Task details: In the data, find the word "working" and copy out every line that has it.

Data to examine:
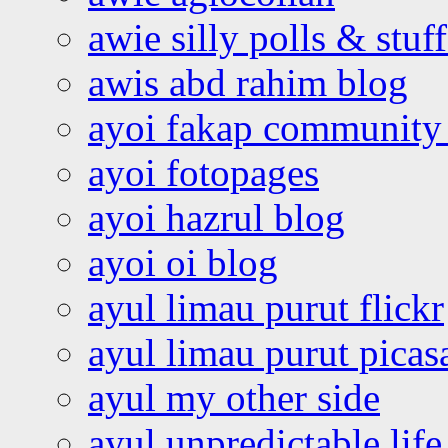
awie silly polls & stuff
awis abd rahim blog
ayoi fakap community
ayoi fotopages
ayoi hazrul blog
ayoi oi blog
ayul limau purut flickr
ayul limau purut pica
ayul my other side
ayul unpredictable life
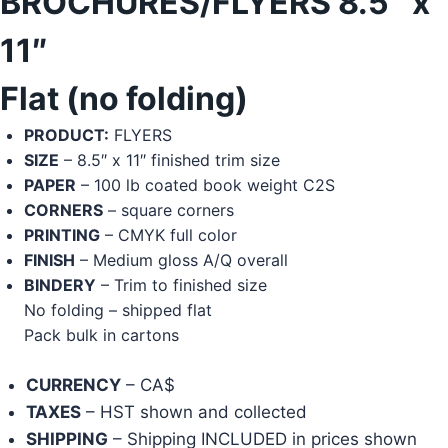
BROCHURES/FLYERS 8.5″ x
11″
Flat (no folding)
PRODUCT:
FLYERS
SIZE
– 8.5″ x 11″ finished trim size
PAPER
– 100 lb coated book weight C2S
CORNERS
– square corners
PRINTING
– CMYK full color
FINISH
– Medium gloss A/Q overall
BINDERY
– Trim to finished size
No folding – shipped flat
Pack bulk in cartons
CURRENCY
– CA$
TAXES
– HST shown and collected
SHIPPING
– Shipping INCLUDED in prices shown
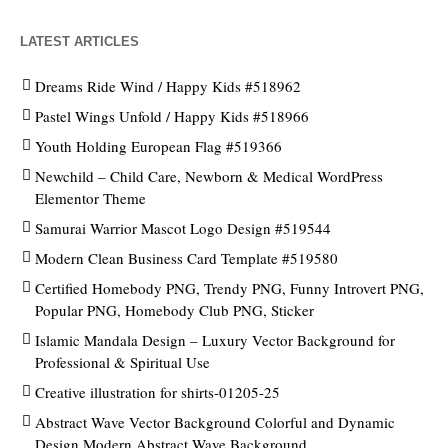
LATEST ARTICLES
Dreams Ride Wind / Happy Kids #518962
Pastel Wings Unfold / Happy Kids #518966
Youth Holding European Flag #519366
Newchild – Child Care, Newborn & Medical WordPress
Elementor Theme
Samurai Warrior Mascot Logo Design #519544
Modern Clean Business Card Template #519580
Certified Homebody PNG, Trendy PNG, Funny Introvert PNG,
Popular PNG, Homebody Club PNG, Sticker
Islamic Mandala Design – Luxury Vector Background for
Professional & Spiritual Use
Creative illustration for shirts-01205-25
Abstract Wave Vector Background Colorful and Dynamic
Design Modern Abstract Wave Background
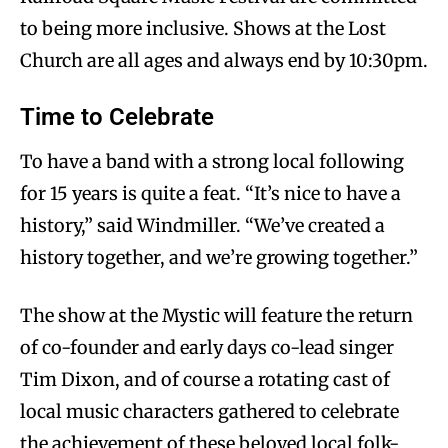
to being more inclusive. Shows at the Lost
Church are all ages and always end by 10:30pm.
Time to Celebrate
To have a band with a strong local following
for 15 years is quite a feat. “It’s nice to have a
history,” said Windmiller. “We’ve created a
history together, and we’re growing together.”
The show at the Mystic will feature the return
of co-founder and early days co-lead singer
Tim Dixon, and of course a rotating cast of
local music characters gathered to celebrate
the achievement of these beloved local folk-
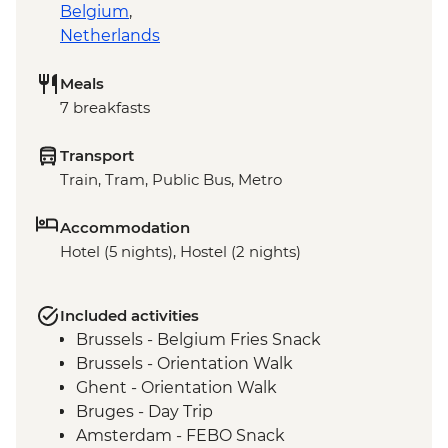
Belgium
,
Netherlands
Meals
7 breakfasts
Transport
Train, Tram, Public Bus, Metro
Accommodation
Hotel (5 nights), Hostel (2 nights)
Included activities
Brussels - Belgium Fries Snack
Brussels - Orientation Walk
Ghent - Orientation Walk
Bruges - Day Trip
Amsterdam - FEBO Snack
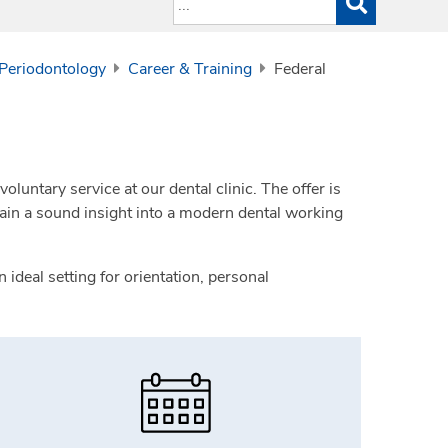
 Periodontology
Career & Training
Federal
oluntary service at our dental clinic. The offer is
gain a sound insight into a modern dental working
ideal setting for orientation, personal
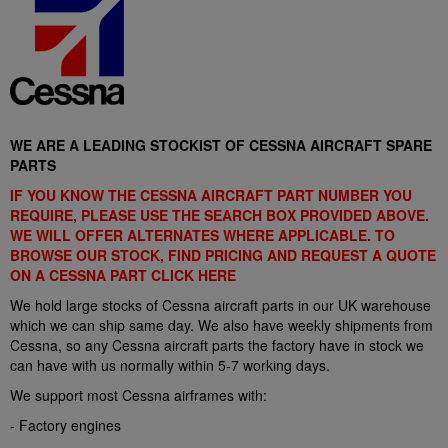
WE ARE A LEADING STOCKIST OF CESSNA AIRCRAFT SPARE
PARTS
IF YOU KNOW THE CESSNA AIRCRAFT PART NUMBER YOU
REQUIRE, PLEASE USE THE SEARCH BOX PROVIDED ABOVE.
WE WILL OFFER ALTERNATES WHERE APPLICABLE. TO
BROWSE OUR STOCK, FIND PRICING AND REQUEST A QUOTE
ON A CESSNA PART CLICK
HERE
We hold large stocks of Cessna aircraft parts in our UK warehouse
which we can ship same day. We also have weekly shipments from
Cessna, so any Cessna aircraft parts the factory have in stock we
can have with us normally within 5-7 working days.
We support most Cessna airframes with:
- Factory engines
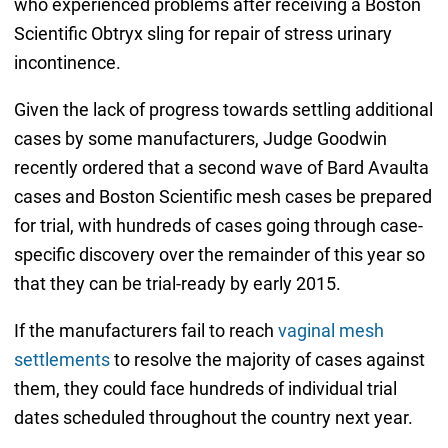
who experienced problems after receiving a Boston
Scientific Obtryx sling for repair of stress urinary
incontinence.
Given the lack of progress towards settling additional
cases by some manufacturers, Judge Goodwin
recently ordered that a second wave of Bard Avaulta
cases and Boston Scientific mesh cases be prepared
for trial, with hundreds of cases going through case-
specific discovery over the remainder of this year so
that they can be trial-ready by early 2015.
If the manufacturers fail to reach
vaginal mesh
settlements
to resolve the majority of cases against
them, they could face hundreds of individual trial
dates scheduled throughout the country next year.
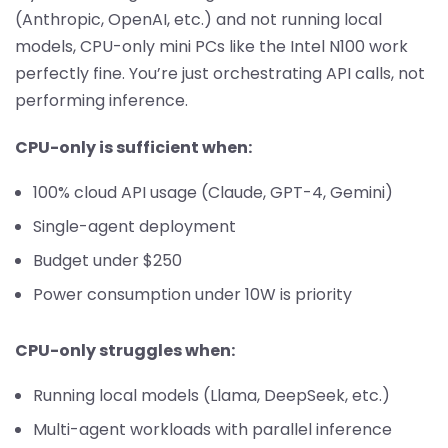
(Anthropic, OpenAI, etc.) and not running local
models, CPU-only mini PCs like the Intel N100 work
perfectly fine. You’re just orchestrating API calls, not
performing inference.
CPU-only is sufficient when:
100% cloud API usage (Claude, GPT-4, Gemini)
Single-agent deployment
Budget under $250
Power consumption under 10W is priority
CPU-only struggles when:
Running local models (Llama, DeepSeek, etc.)
Multi-agent workloads with parallel inference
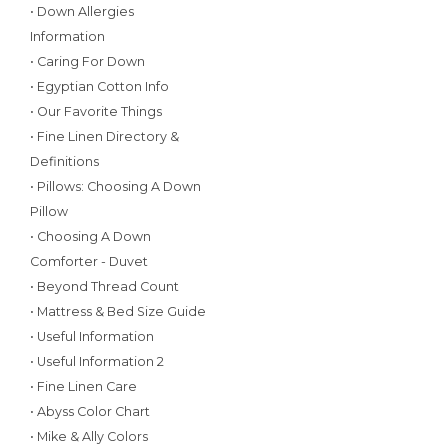
• Down Allergies
Information
• Caring For Down
• Egyptian Cotton Info
• Our Favorite Things
• Fine Linen Directory &
Definitions
• Pillows: Choosing A Down
Pillow
• Choosing A Down
Comforter - Duvet
• Beyond Thread Count
• Mattress & Bed Size Guide
• Useful Information
• Useful Information 2
• Fine Linen Care
• Abyss Color Chart
• Mike & Ally Colors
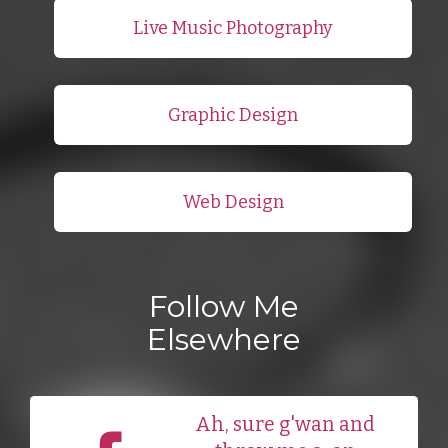
Live Music Photography
Graphic Design
Web Design
Follow Me
Elsewhere
Ah, sure g'wan and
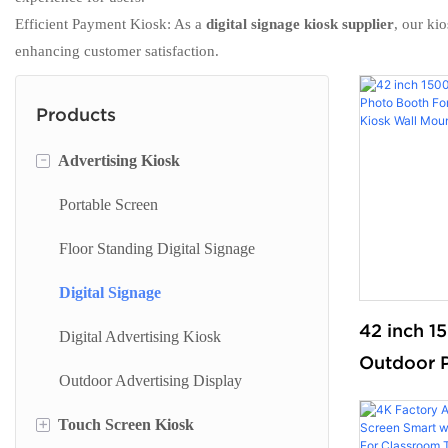
Efficient Payment Kiosk: As a
digital signage kiosk supplier
, our ki
enhancing customer satisfaction.
Products
-
Advertising Kiosk
Portable Screen
Floor Standing Digital Signage
Digital Signage
42 inch 15
Digital Advertising Kiosk
Outdoor 
Outdoor Advertising Display
For Sale 
+
Kiosk Wal
Touch Screen Kiosk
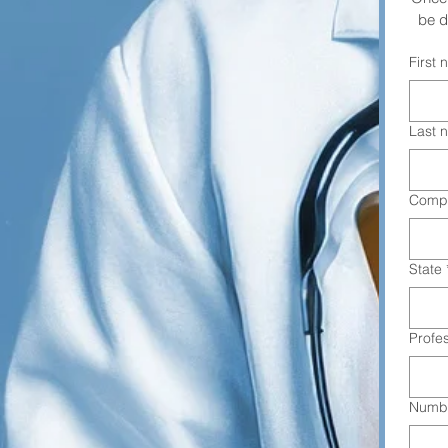
be d
First
Last 
Comp
State
Profe
Numbe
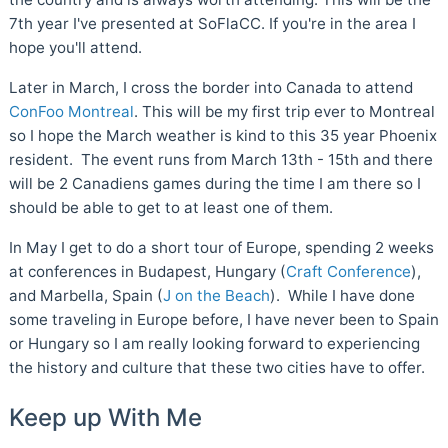
7th year I've presented at SoFlaCC. If you're in the area I
hope you'll attend.
Later in March, I cross the border into Canada to attend
ConFoo Montreal
. This will be my first trip ever to Montreal
so I hope the March weather is kind to this 35 year Phoenix
resident. The event runs from March 13th - 15th and there
will be 2 Canadiens games during the time I am there so I
should be able to get to at least one of them.
In May I get to do a short tour of Europe, spending 2 weeks
at conferences in Budapest, Hungary (
Craft Conference
),
and Marbella, Spain (
J on the Beach
). While I have done
some traveling in Europe before, I have never been to Spain
or Hungary so I am really looking forward to experiencing
the history and culture that these two cities have to offer.
Keep up With Me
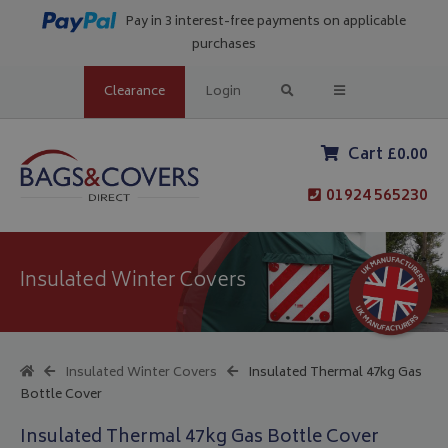
Pay in 3 interest-free payments on applicable
purchases
Clearance
Login
Cart £0.00
01924 565230
Insulated Winter Covers
Insulated Winter Covers
Insulated Thermal 47kg Gas
Bottle Cover
Insulated Thermal 47kg Gas Bottle Cover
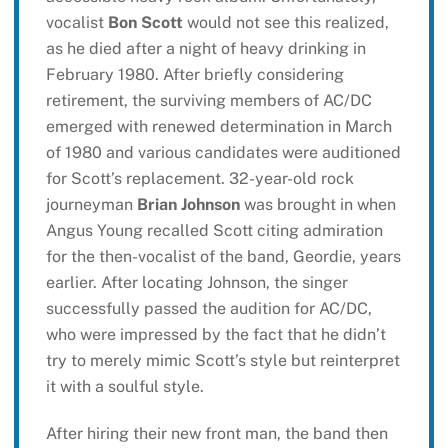
vocalist
Bon Scott
would not see this realized,
as he died after a night of heavy drinking in
February 1980. After briefly considering
retirement, the surviving members of AC/DC
emerged with renewed determination in March
of 1980 and various candidates were auditioned
for Scott’s replacement. 32-year-old rock
journeyman
Brian Johnson
was brought in when
Angus Young recalled Scott citing admiration
for the then-vocalist of the band, Geordie, years
earlier. After locating Johnson, the singer
successfully passed the audition for AC/DC,
who were impressed by the fact that he didn’t
try to merely mimic Scott’s style but reinterpret
it with a soulful style.
After hiring their new front man, the band then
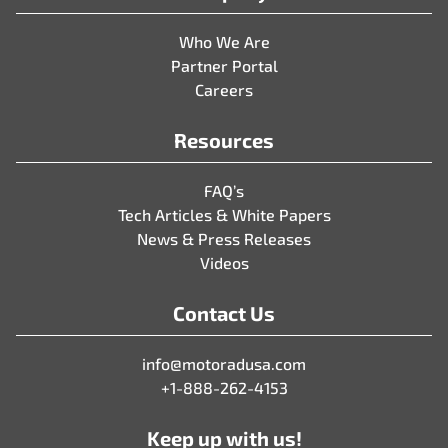
Who We Are
Partner Portal
Careers
Resources
FAQ’s
Tech Articles & White Papers
News & Press Releases
Videos
Contact Us
info@motoradusa.com
+1-888-262-4153
Keep up with us!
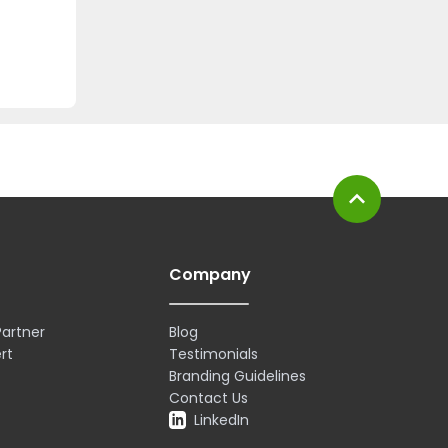
expand_less
Company
artner
Blog
rt
Testimonials
Branding Guidelines
Contact Us
LinkedIn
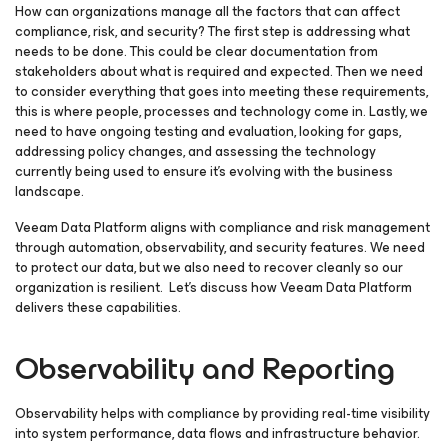
How can organizations manage all the factors that can affect
compliance, risk, and security? The first step is addressing what
needs to be done. This could be clear documentation from
stakeholders about what is required and expected. Then we need
to consider everything that goes into meeting these requirements,
this is where people, processes and technology come in. Lastly, we
need to have ongoing testing and evaluation, looking for gaps,
addressing policy changes, and assessing the technology
currently being used to ensure it’s evolving with the business
landscape.
Veeam Data Platform aligns with compliance and risk management
through automation, observability, and security features. We need
to protect our data, but we also need to recover cleanly so our
organization is resilient. Let’s discuss how Veeam Data Platform
delivers these capabilities.
Observability and Reporting
Observability helps with compliance by providing real-time visibility
into system performance, data flows and infrastructure behavior.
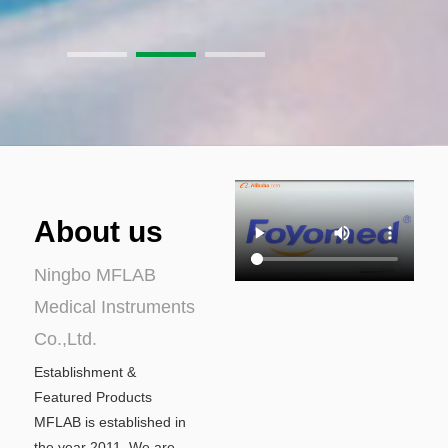
About us
Ningbo MFLAB
Medical Instruments
Co.,Ltd.
Establishment &
Featured Products
MFLAB is established in
the year 2011. We are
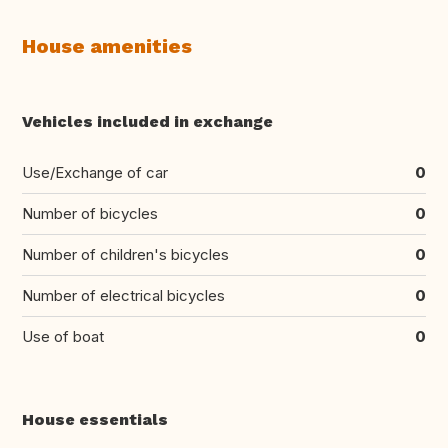
House amenities
Vehicles included in exchange
Use/Exchange of car
0
Number of bicycles
0
Number of children's bicycles
0
Number of electrical bicycles
0
Use of boat
0
House essentials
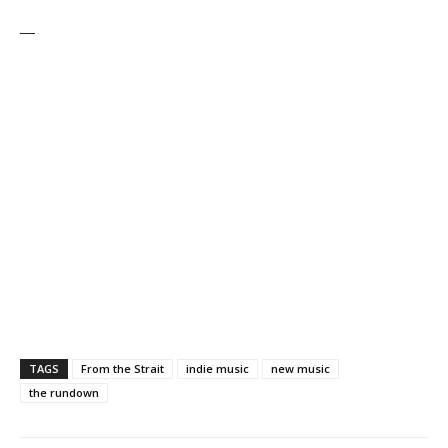
—
TAGS
From the Strait
indie music
new music
the rundown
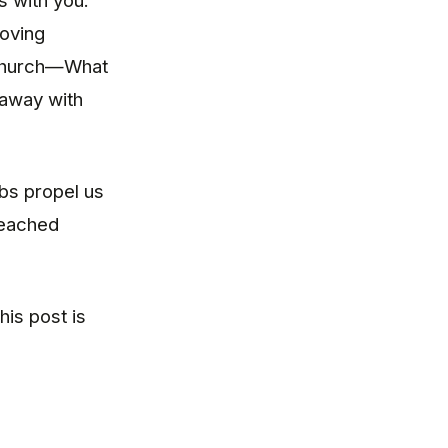
s with you.
moving
 Church—What
 away with
bs propel us
reached
his post is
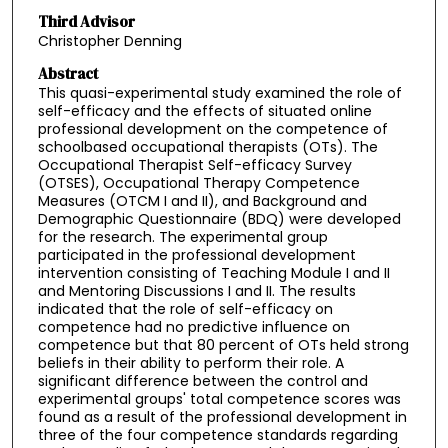
Third Advisor
Christopher Denning
Abstract
This quasi-experimental study examined the role of
self-efficacy and the effects of situated online
professional development on the competence of
schoolbased occupational therapists (OTs). The
Occupational Therapist Self-efficacy Survey
(OTSES), Occupational Therapy Competence
Measures (OTCM I and II), and Background and
Demographic Questionnaire (BDQ) were developed
for the research. The experimental group
participated in the professional development
intervention consisting of Teaching Module I and II
and Mentoring Discussions I and II. The results
indicated that the role of self-efficacy on
competence had no predictive influence on
competence but that 80 percent of OTs held strong
beliefs in their ability to perform their role. A
significant difference between the control and
experimental groups' total competence scores was
found as a result of the professional development in
three of the four competence standards regarding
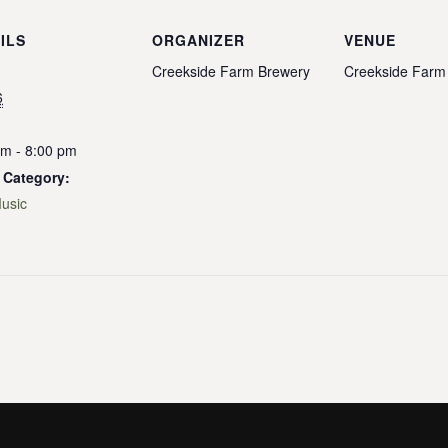
ILS
ORGANIZER
VENUE
Creekside Farm Brewery
Creekside Farm
6
pm - 8:00 pm
 Category:
Music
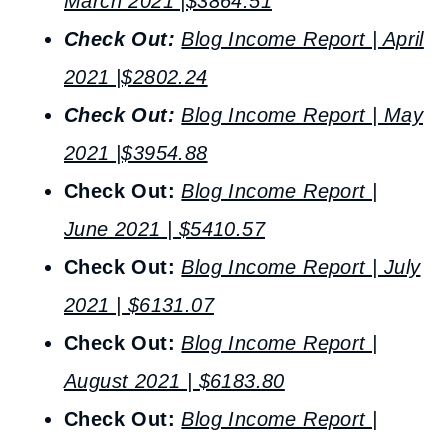
March 2021 |$3864.51
Check Out:
Blog Income Report | April
2021 |$2802.24
Check Out:
Blog Income Report | May
2021 |$3954.88
Check Out:
Blog Income Report |
June 2021 | $5410.57
Check Out:
Blog Income Report | July
2021 | $6131.07
Check Out:
Blog Income Report |
August 2021 | $6183.80
Check Out:
Blog Income Report |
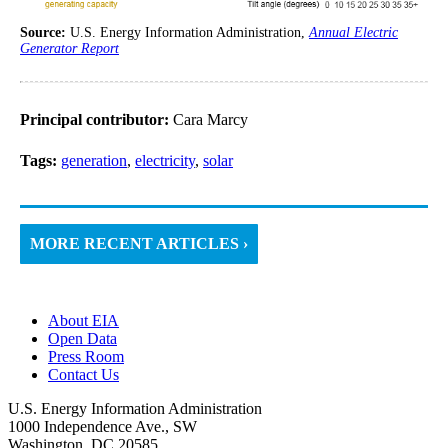
Source:
U.S. Energy Information Administration,
Annual Electric
Generator Report
Principal contributor:
Cara Marcy
Tags:
generation
,
electricity
,
solar
MORE RECENT ARTICLES ›
About EIA
Open Data
Press Room
Contact Us
U.S. Energy Information Administration
1000 Independence Ave., SW
Washington, DC 20585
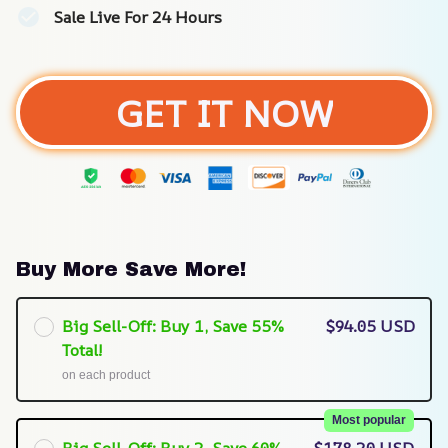
Sale Live For 24 Hours
GET IT NOW
Buy More Save More!
Big Sell-Off: Buy 1, Save 55%
$94.05 USD
Total!
on each product
Most popular
Big Sell-Off: Buy 2, Save 60%
$178.20 USD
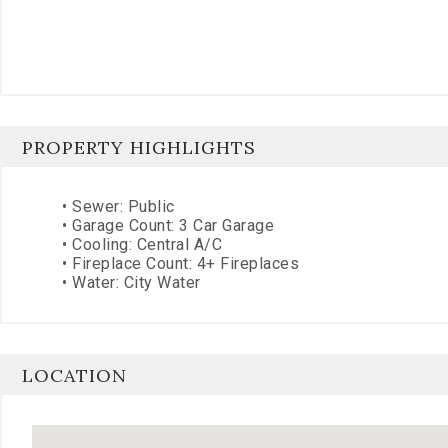
PROPERTY HIGHLIGHTS
•
Sewer: Public
•
Garage Count: 3 Car Garage
•
Cooling: Central A/C
•
Fireplace Count: 4+ Fireplaces
•
Water: City Water
LOCATION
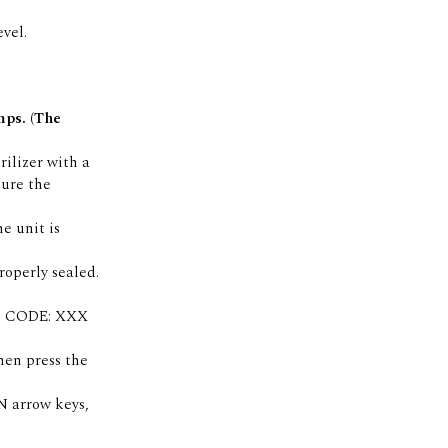
vel.
mps. (The
rilizer with a
sure the
e unit is
properly sealed.
age CODE: XXX
hen press the
N arrow keys,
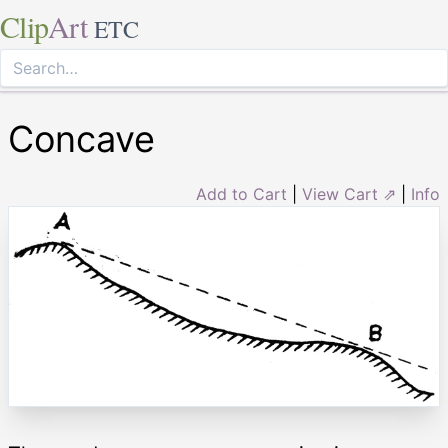
Clip
Art
ETC
Concave
Add to Cart
|
View Cart ⇗
|
Info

Written reply:
gain a sound insight into a modern dental working
can have with us normally within 5-7 working days.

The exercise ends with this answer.